Plasma Inflammatory Biomarker Analysis
Mouse plasma samples (N=5 per group) were analyzed using a custom multiplex Luminex® Discovery Assay Kit (R&D Systems, Minneapolis, MN) according to the manufacturer’s protocol. The following analytes were included: Angiopoietin-2 (Ang-2), C-X-C Motif Chemokine Ligand 10 (CXCL10), CXCL12, Intercellular Adhesion Molecule-1 (ICAM-1), Interferon gamma (IFN-γ), Interleukin-1beta (IL-1β), IL-2, IL-4, IL-6, IL-6 receptor alpha (IL-6Ra), IL-10, Matrix Metalloproteinase-8 (MMP8), MMP9, Syndecan-1, Tumor Necrosis Factor alpha (TNFα), TNF Receptor Superfamily Member 1a (TNFRSF1a), TNFRSF1b, TNF Superfamily Member 13b (TNFSF13b), and Vascular Endothelial Growth Factor (VEGF). Plasma samples were thawed and centrifuged at 16,000g for 4 min prior to use. Samples were then diluted 1:2 and 1:10 in appropriate diluent and pipetted onto a 96-well plate, mixed with magnetic beads coated with antibodies, and incubated for 2 hrs at room temperature on a horizontal orbital microplate shaker at 800rpm. Three washes with wash buffer were performed, then the beads were incubated with the biotinylated antibody cocktail for 1 hr at room temperature on the orbital shaker at 800rpm.
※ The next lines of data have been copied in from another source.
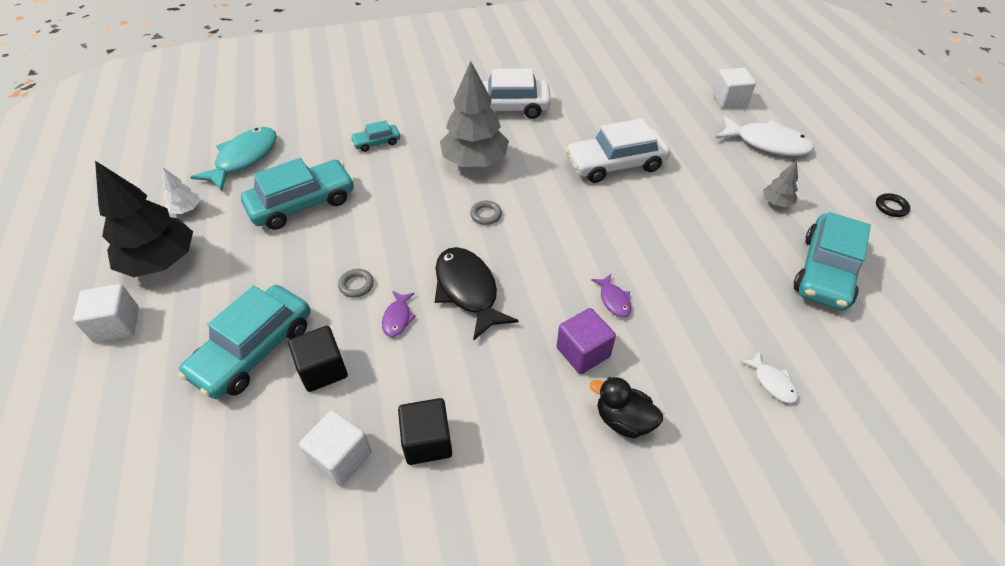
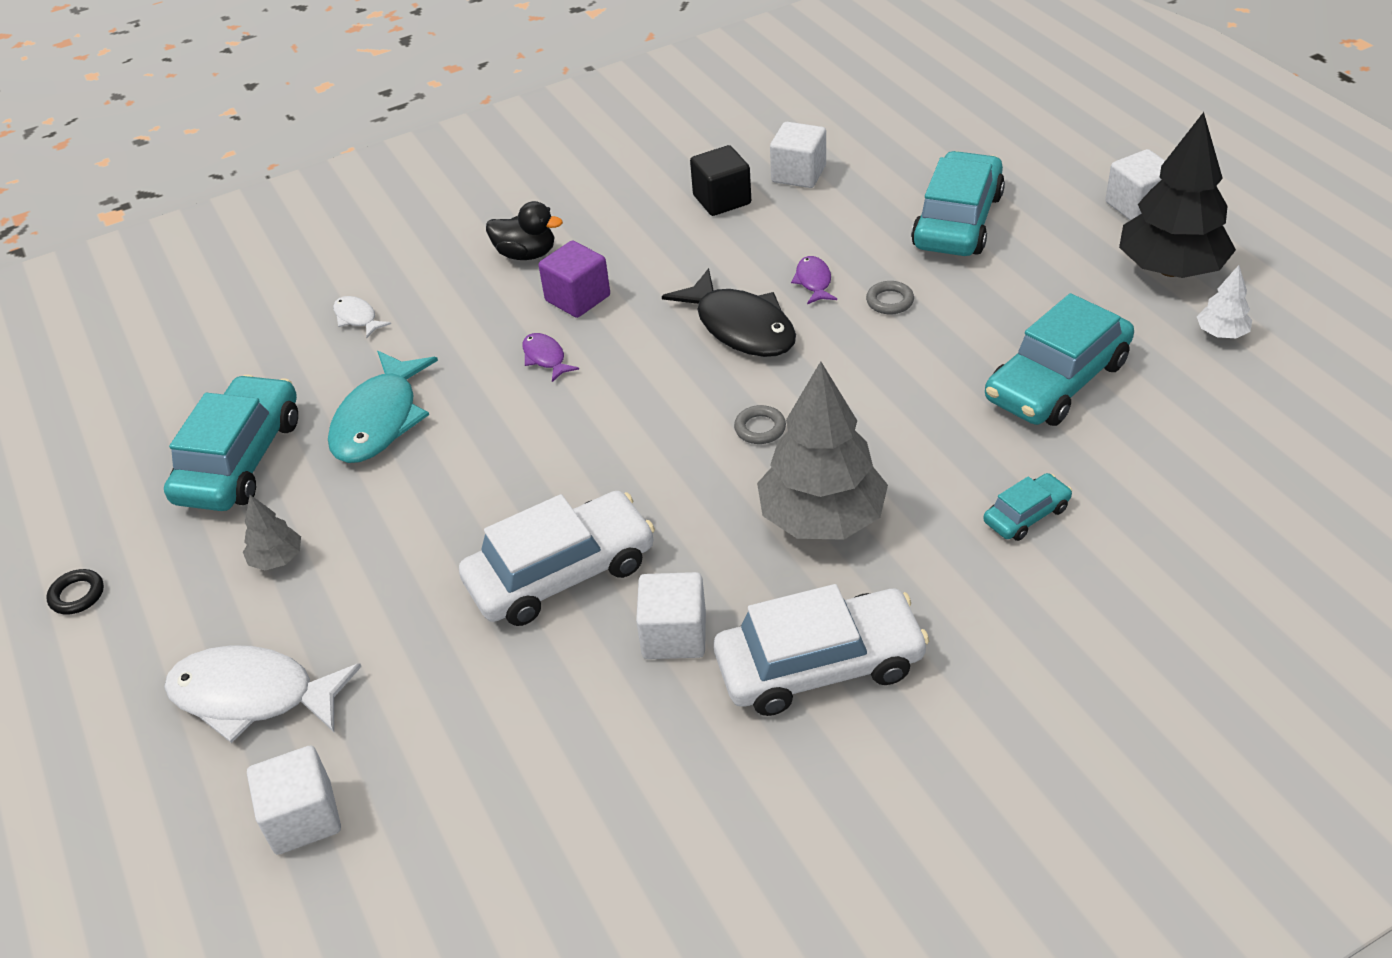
camera: 170 degrees right, 5 degrees down
turquoise fish [191,127,277,191] -> turquoise fish moved to [328,351,438,463]
black cube [288,326,348,392] -> none
none -> white cube [636,572,706,659]

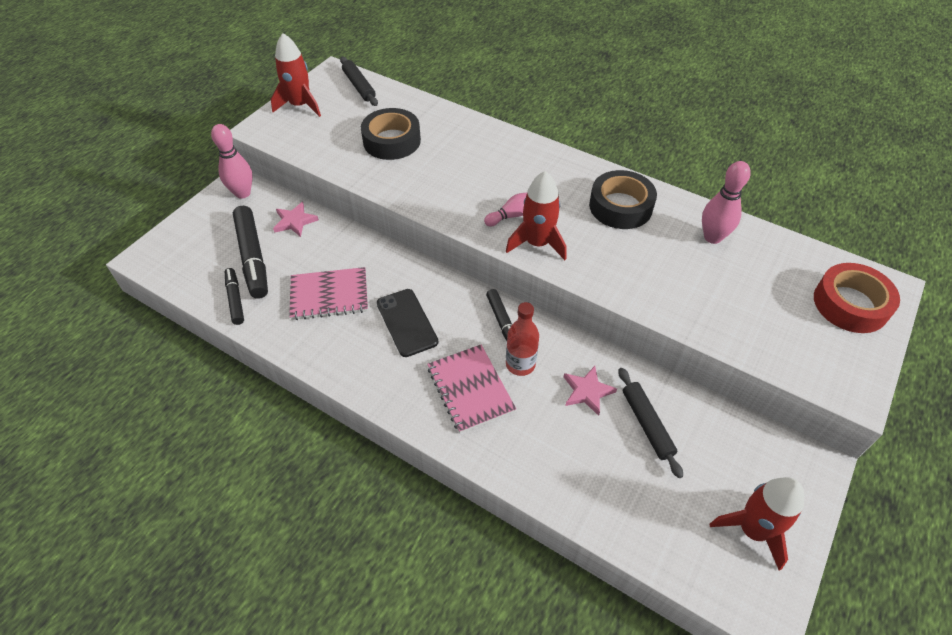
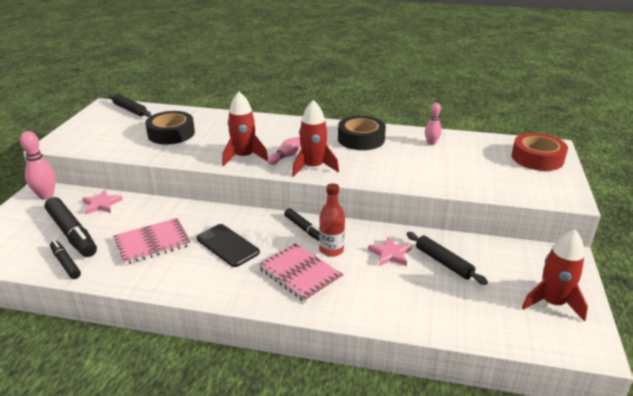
camera: 20 degrees left, 20 degrees down
red rocket [271,33,321,117] -> red rocket moved to [222,91,268,166]
pink bowling pin [702,161,751,244] -> pink bowling pin [425,103,442,145], size x0.64

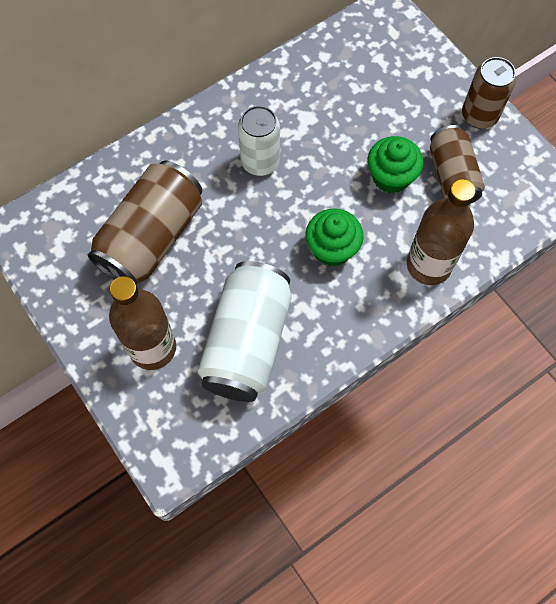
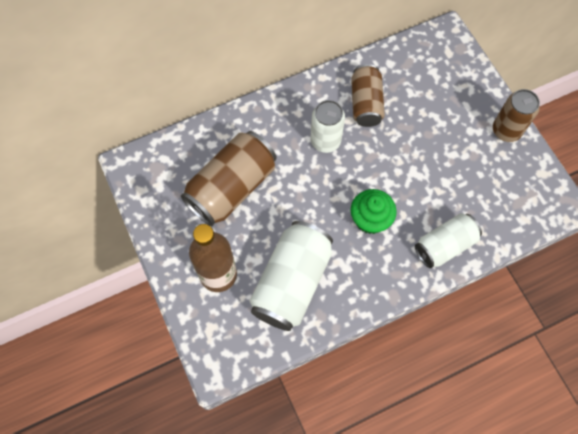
camera: 10 degrees right, 0 degrees up
green cupcake [368,136,423,194] -> none
brown bottle [407,179,476,285] -> white can [415,213,482,268]
brown can [430,125,485,204] -> brown can moved to [351,64,385,127]

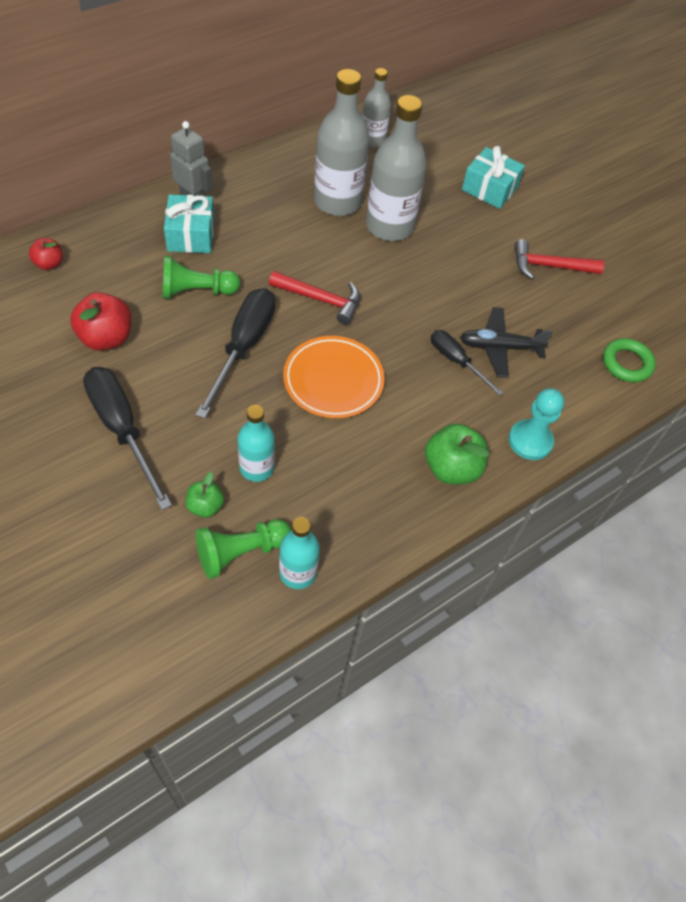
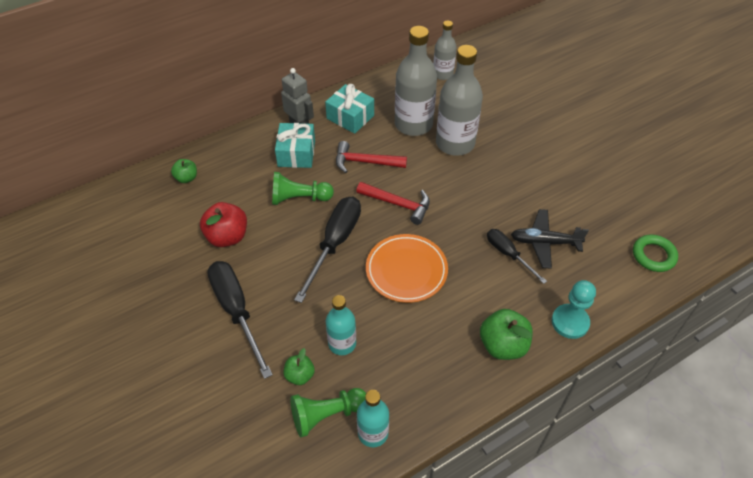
camera: 10 degrees right, 5 degrees down
red apple [29,238,63,270] -> green apple [171,159,197,183]
turquoise gift [462,146,525,209] -> turquoise gift moved to [325,84,374,134]
red hammer [514,239,604,279] -> red hammer moved to [336,141,407,173]

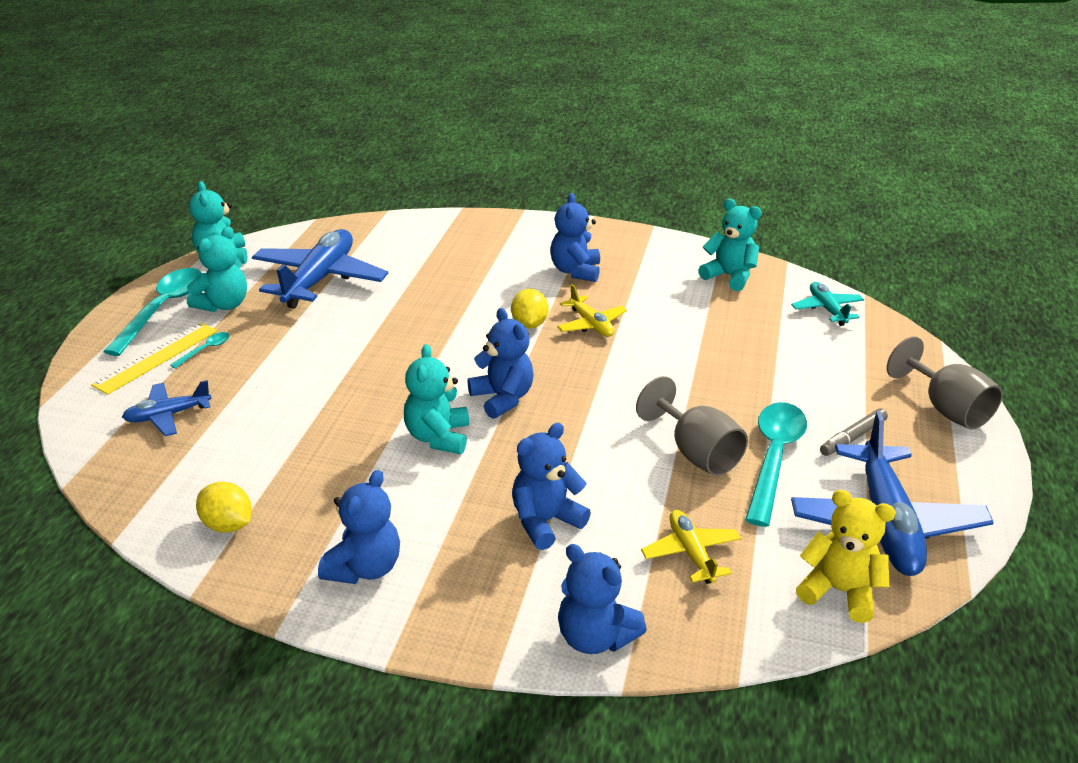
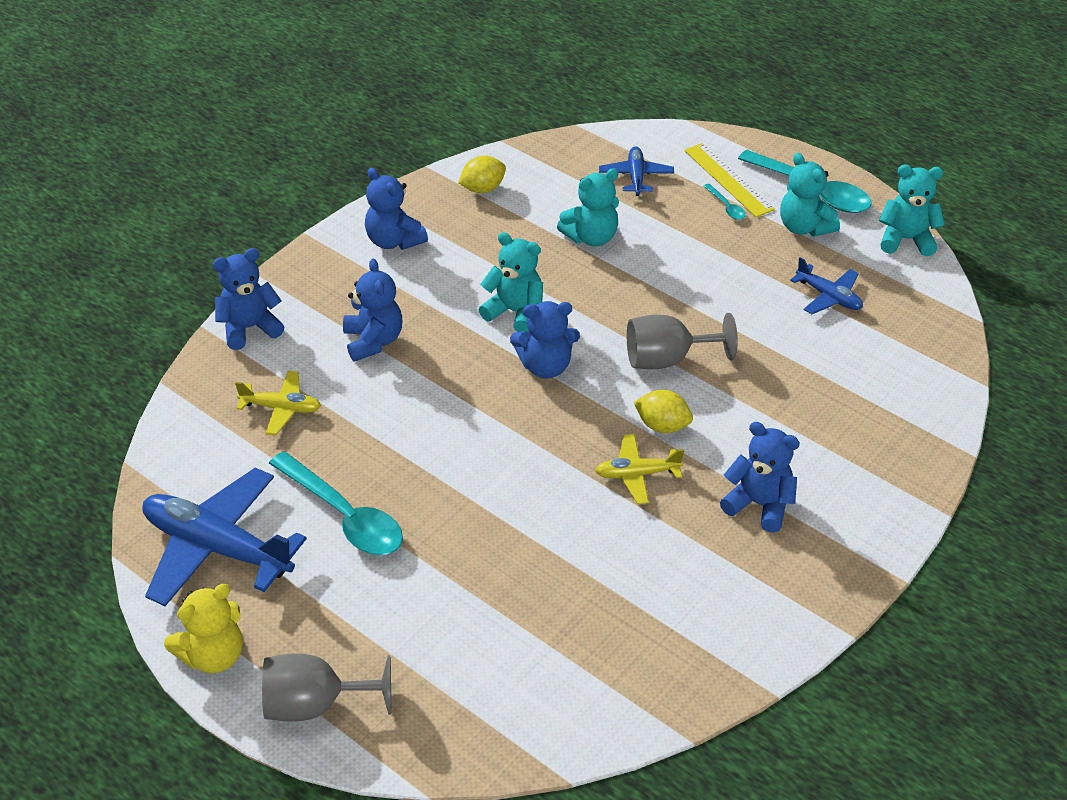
camera: 115 degrees right, 10 degrees up
blue plane [252,229,388,309] -> blue plane [790,257,863,314], size x0.52
grey goblet [636,376,748,476] -> grey goblet moved to [627,313,738,369]
turquoise teddy bear [698,199,762,291] -> turquoise teddy bear moved to [557,168,619,247]
turquoise plane [791,282,864,326] -> none
yellow teddy bear [796,490,896,623] -> yellow teddy bear moved to [164,584,243,673]
grey marker [820,408,888,456] -> none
After another three washes, the beads were incubated with streptavidin-PE for 30 minutes on the shaker. The beads were washed a final three times then resuspended in wash buffer prior to being read on a MAGPIX System (Luminex Corp., Austin, TX). xPONENT 4.2 software (Luminex Corp.) was used for data acquisition.
Statistical Analysis
Area under the curve values for the in vitro experiments were compared using one-way ANOVA with Tukey’s post hoc tests. Mean arterial pressures (MAPs) were compared using repeated measures two-way ANOVA with Tukey’s multiple comparisons test. For the plasma biomarker analysis, first outliers were removed using the ROUT method in Prism 9.0 (GraphPad Inc., San Diego, CA) and data were assessed for normality using the Shapiro-Wilk test. One-way ANOVA with post-hoc Tukey’s test was used for normally distributed data, and Kruskal-Wallis testing with Dunn’s multiple comparisons test was used for data that did not pass the normality testing. P<.05 was considered significant. All analyses were performed using Prism 9.0. Data in this manuscript are presented as mean ± SD.